Heat Absorbing Glass
Heat absorbing glass is a glazing unit which contains chemicals that react to heat. This reaction causes the energy to be absorbed rather than transmitted through the glass or deflected by the glass. Heat absorbing glass replacement windows generally have a bronze, gray, or bluish tint and can reduce brightness and glare which allows them to absorb the heat that would otherwise transfer through the window.
The most common colors for heat absorbing glass replacement windows include bronze, gray and green or blue-green. These tints all block solar heat gain in more or less the same proportion but don't alter the perceived color of the view significantly. The colors of the tinted glass generally can blend in well with the home's other architectural colors.
Black tint is counter-indicated for cooling load reduction of heat absorbing glass windows since black absorbs a large percentage of visible energy but doesn't absorb as much heat energy.
Heat absorbing glass windows offer energy efficiency, safety and security, ultraviolet protection, no mirror appearance, privacy and design versatility.
Heat absorbing glass windows deflect solar heat while, at the same time, providing optimal visible light transmission. This facilitates lower energy costs for lighting and heating. Heat-absorbing glass windows provide a higher level of effective sun control when used as the outer layer of a double-pane window.
Safety and Security
The glass solar interlayers of heat absorbing glass windows combine to absorb the force of an impact. If the impact breaks the glass the glass fragments remain adhered to the solar interlayer and do not shatter or splinter.
The solar interlayer of heat absorbing glass replacement windows allows needed light to transmit through the glass panels while blocking up to 99% of the sun's UV rays.
Architectural laminated glass can be used in a variety of applications including replacement windows, curtain walls, doors and skylights.

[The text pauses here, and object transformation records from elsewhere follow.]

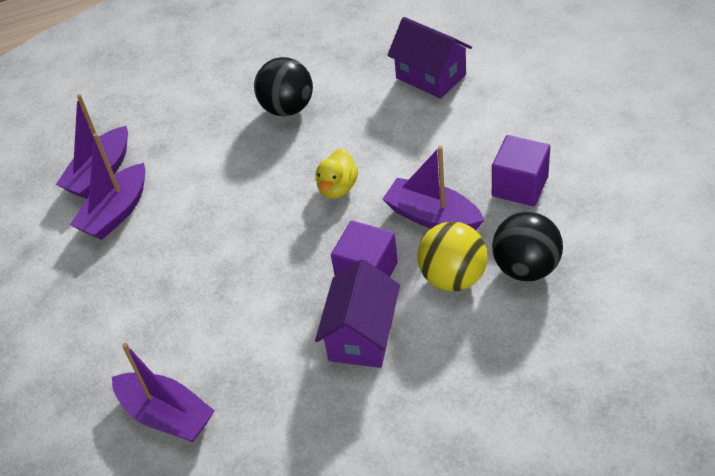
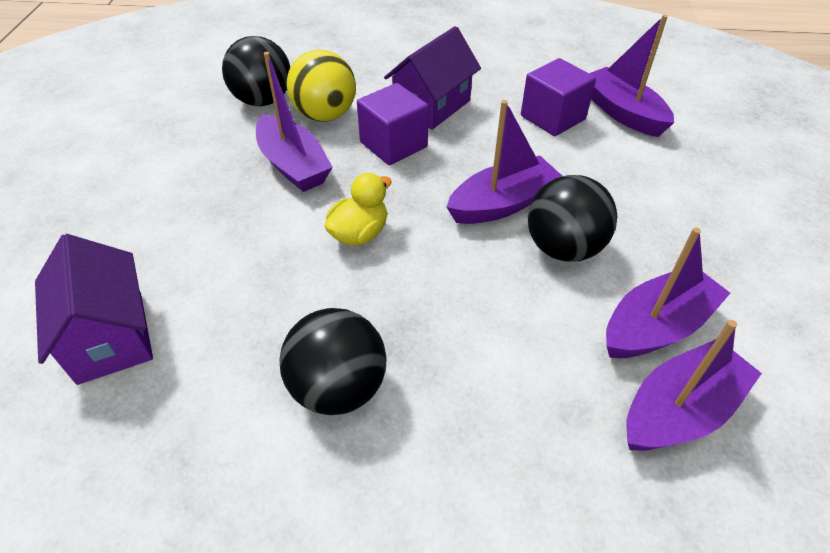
camera: 160 degrees left, 0 degrees up
purple cube [492,135,550,206] -> purple cube moved to [521,58,596,136]
none -> purple boat [447,100,563,224]
none -> black ball [528,175,617,262]

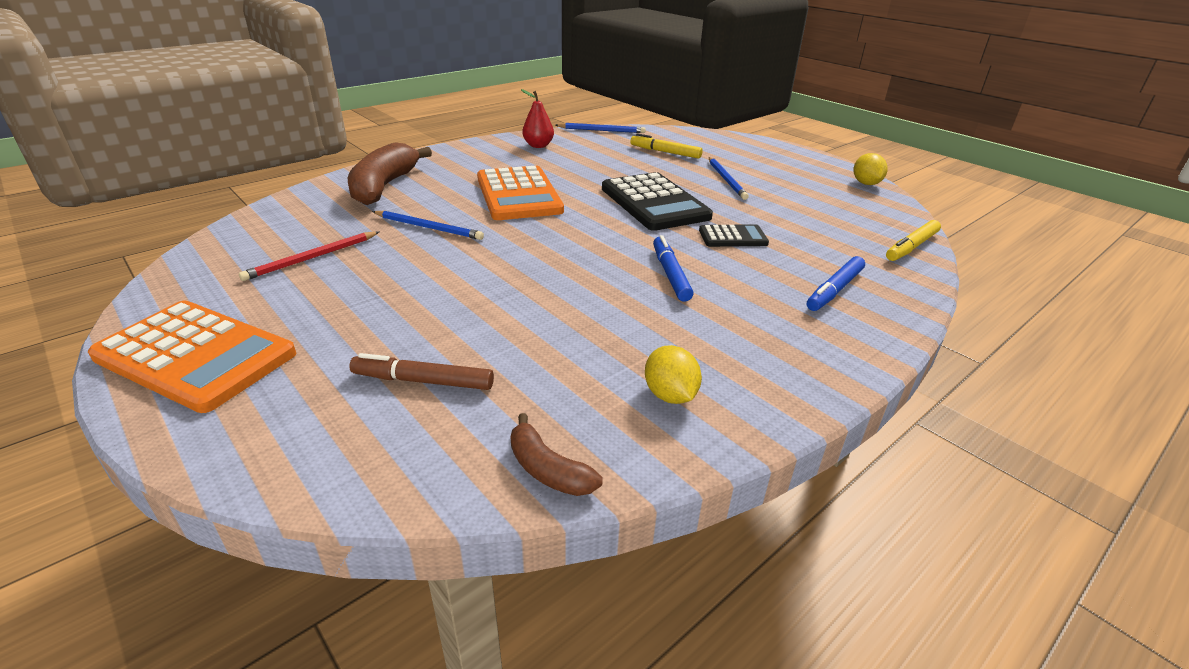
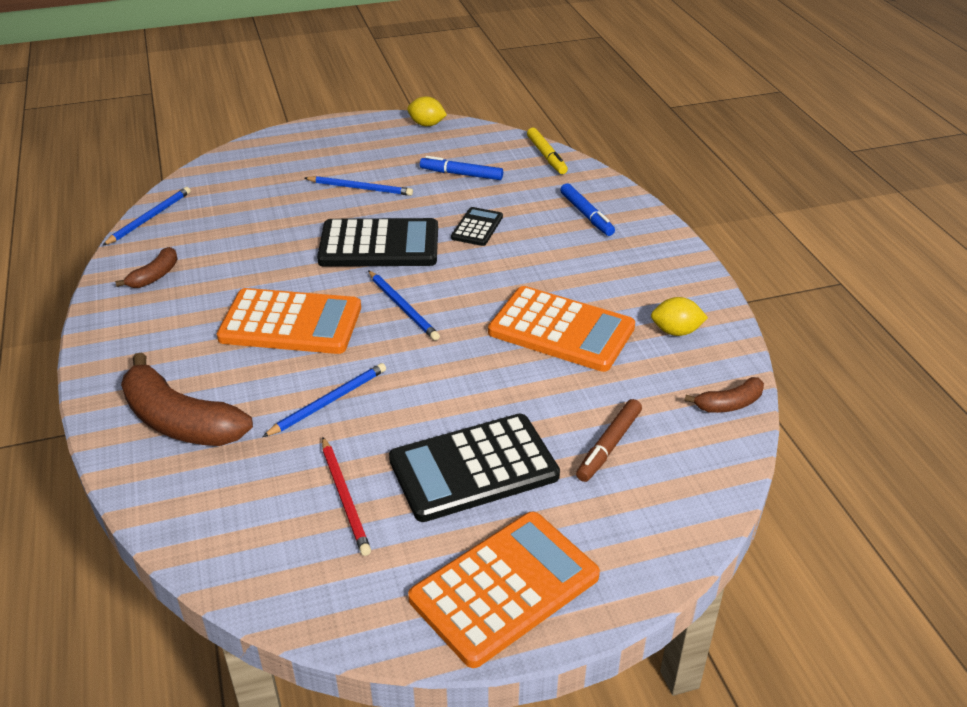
camera: 65 degrees left, 5 degrees up
red pear [521,89,554,148] -> brown banana [115,247,178,288]
yellow marker [631,133,703,159] -> none
blue marker [653,235,694,302] -> blue marker moved to [420,156,503,180]
none -> blue pencil [368,270,440,341]
none -> black calculator [389,414,560,522]
none -> orange calculator [488,286,635,372]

Tints of heat absorbing glass windows change the window's color and increase visual privacy. These tinted glass panes retain their transparency from the inside while reducing the brightness of the outward view.
Heat-absorbing glass reflects a small percentage of visible light. It does not present a mirror-like appearance which is common with reflective glass.
Homeowners who purchase heat absorbing windows should review the disadvantages of the glazing, as well as recommendations to create better heat absorbing glazing options, before making the purchase.
Heat which is absorbed by the glazing of a heat absorbing glass panel may transfer to the structure. This causes only a small reduction in overall solar heat gain compared to other types of replacement window glass. In addition, people sitting near a heat absorbing glass window may feel uncomfortable due to the heat radiation. The inner layer of the glazing reduces this transfer somewhat.
Some tinted glazings, including bronze and gray colors, may force a trade-off between visible light and solar gain. There is a greater reduction in visible transmittance than in solar heat gain coefficient. This may decrease the glare by reducing the evident brightness of the glass surface. However, it also diminishes the amount of daylight entering the room.
Homeowners who are more concerned with their home's daylighting may wish to purchase a high-performance coating or tint as an additional means of controlling glare. Tinted glass can provide enhanced visual privacy during the day by reducing visibility from the outdoors. At night, however, the effect is reversed, making it more difficult to see outdoors from the inside, particularly if a reflective coating is combined with the tint.
Homeowners who want to enjoy the benefits of heat absorbing glass windows but wish to address the problem of how to reduce daylighting issues can purchase a window with a high-performance tinted glass -- spectrally selective glass windows. These windows transmit the daylight portion of the solar spectrum but continue to absorb the near-infrared portion of the sunlight. Using special additives which are included during the float glass process, window manufacturers create the spectrally selective window glazing which is durable and can be used in both single- and multiple-glazed window applications.